Tuesday, March 01, 2022

Bad Historians' Arguments Against the Possibility of Objectivity

Kinda depressing--though they undoubtedly are capable of objectivity and undoubtedly achieve it sometimes...so you might say that they're merely wrong about the philosophical metatheory. Which is not great, but it's better than, say the practitioners of the "1619 Project" we generally neither strive for nor care about nor achieve objectivity in that train wreck of a thing. Many people have heard some.
   It's common for people now to simply eschew the word 'objectivity' and its cognates, and substitute some near-synonym like 'fairness' or 'neutrality'. Which is fine. Though the bad metatheory still infects others, including their students. And it will have bad consequences for some of them.
   IMO, anyway.
   The main problem seems to be that people suddenly start using the term 'objective' in a way that's inconsistent with the ordinary meaning of the term. Ordinarily, we use it--as it should be used--in a way that admits of degrees. Smith is more objective than Jones. Physics is more objective than women's studies. Jonny Quest is usually more objective than I am. I am not objective enough to officiate a Carolina - NC State game. People can become more objective if they try...etc. When we say someone is objective about something, we seem to mean something like: he's objective enough to reliably reason well about it or make good judgements. Or: he's sufficiently objective. We're pretty likely to be perfectly objective sometimes in at least some ways--e.g. when doing certain math or logic problems. But that doesn't really matter.
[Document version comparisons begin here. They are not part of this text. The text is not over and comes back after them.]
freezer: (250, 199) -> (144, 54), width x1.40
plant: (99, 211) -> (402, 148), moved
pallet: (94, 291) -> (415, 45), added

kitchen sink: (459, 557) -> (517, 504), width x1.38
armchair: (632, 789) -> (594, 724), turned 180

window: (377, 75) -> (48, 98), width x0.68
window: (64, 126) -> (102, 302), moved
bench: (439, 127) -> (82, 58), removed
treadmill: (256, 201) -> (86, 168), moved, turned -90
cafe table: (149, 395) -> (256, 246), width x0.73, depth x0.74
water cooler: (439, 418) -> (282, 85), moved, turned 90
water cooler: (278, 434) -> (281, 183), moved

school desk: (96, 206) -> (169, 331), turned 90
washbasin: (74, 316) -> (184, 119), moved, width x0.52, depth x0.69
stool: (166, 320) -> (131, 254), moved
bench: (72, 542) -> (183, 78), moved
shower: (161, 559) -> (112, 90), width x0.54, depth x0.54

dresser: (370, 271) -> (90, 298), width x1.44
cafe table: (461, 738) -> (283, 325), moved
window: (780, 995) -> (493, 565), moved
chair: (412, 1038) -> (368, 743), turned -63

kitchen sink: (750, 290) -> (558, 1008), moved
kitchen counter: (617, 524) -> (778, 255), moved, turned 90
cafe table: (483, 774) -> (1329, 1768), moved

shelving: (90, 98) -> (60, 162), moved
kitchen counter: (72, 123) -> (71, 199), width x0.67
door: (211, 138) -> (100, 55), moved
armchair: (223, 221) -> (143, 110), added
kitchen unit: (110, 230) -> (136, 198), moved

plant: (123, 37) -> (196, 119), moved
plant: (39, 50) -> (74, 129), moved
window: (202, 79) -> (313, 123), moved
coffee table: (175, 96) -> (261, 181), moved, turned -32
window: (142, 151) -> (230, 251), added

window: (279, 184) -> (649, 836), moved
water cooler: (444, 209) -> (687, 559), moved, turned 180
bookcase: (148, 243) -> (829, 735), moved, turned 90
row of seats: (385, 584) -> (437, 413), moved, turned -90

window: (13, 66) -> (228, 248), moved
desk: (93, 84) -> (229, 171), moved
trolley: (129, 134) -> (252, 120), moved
   In fact, it's really weird that people suddenly become Platonists or something when discussing objectivity. My own view is that we have a pretty clear conception of objectivity as a matter of degree...but we probably don't even have a very clear conception of perfect objectivity. Middlebrow arguments against the possibility of objectivity, however, almost always presuppose that only perfect objectivity is objectivity. Which is almost certainly wrong.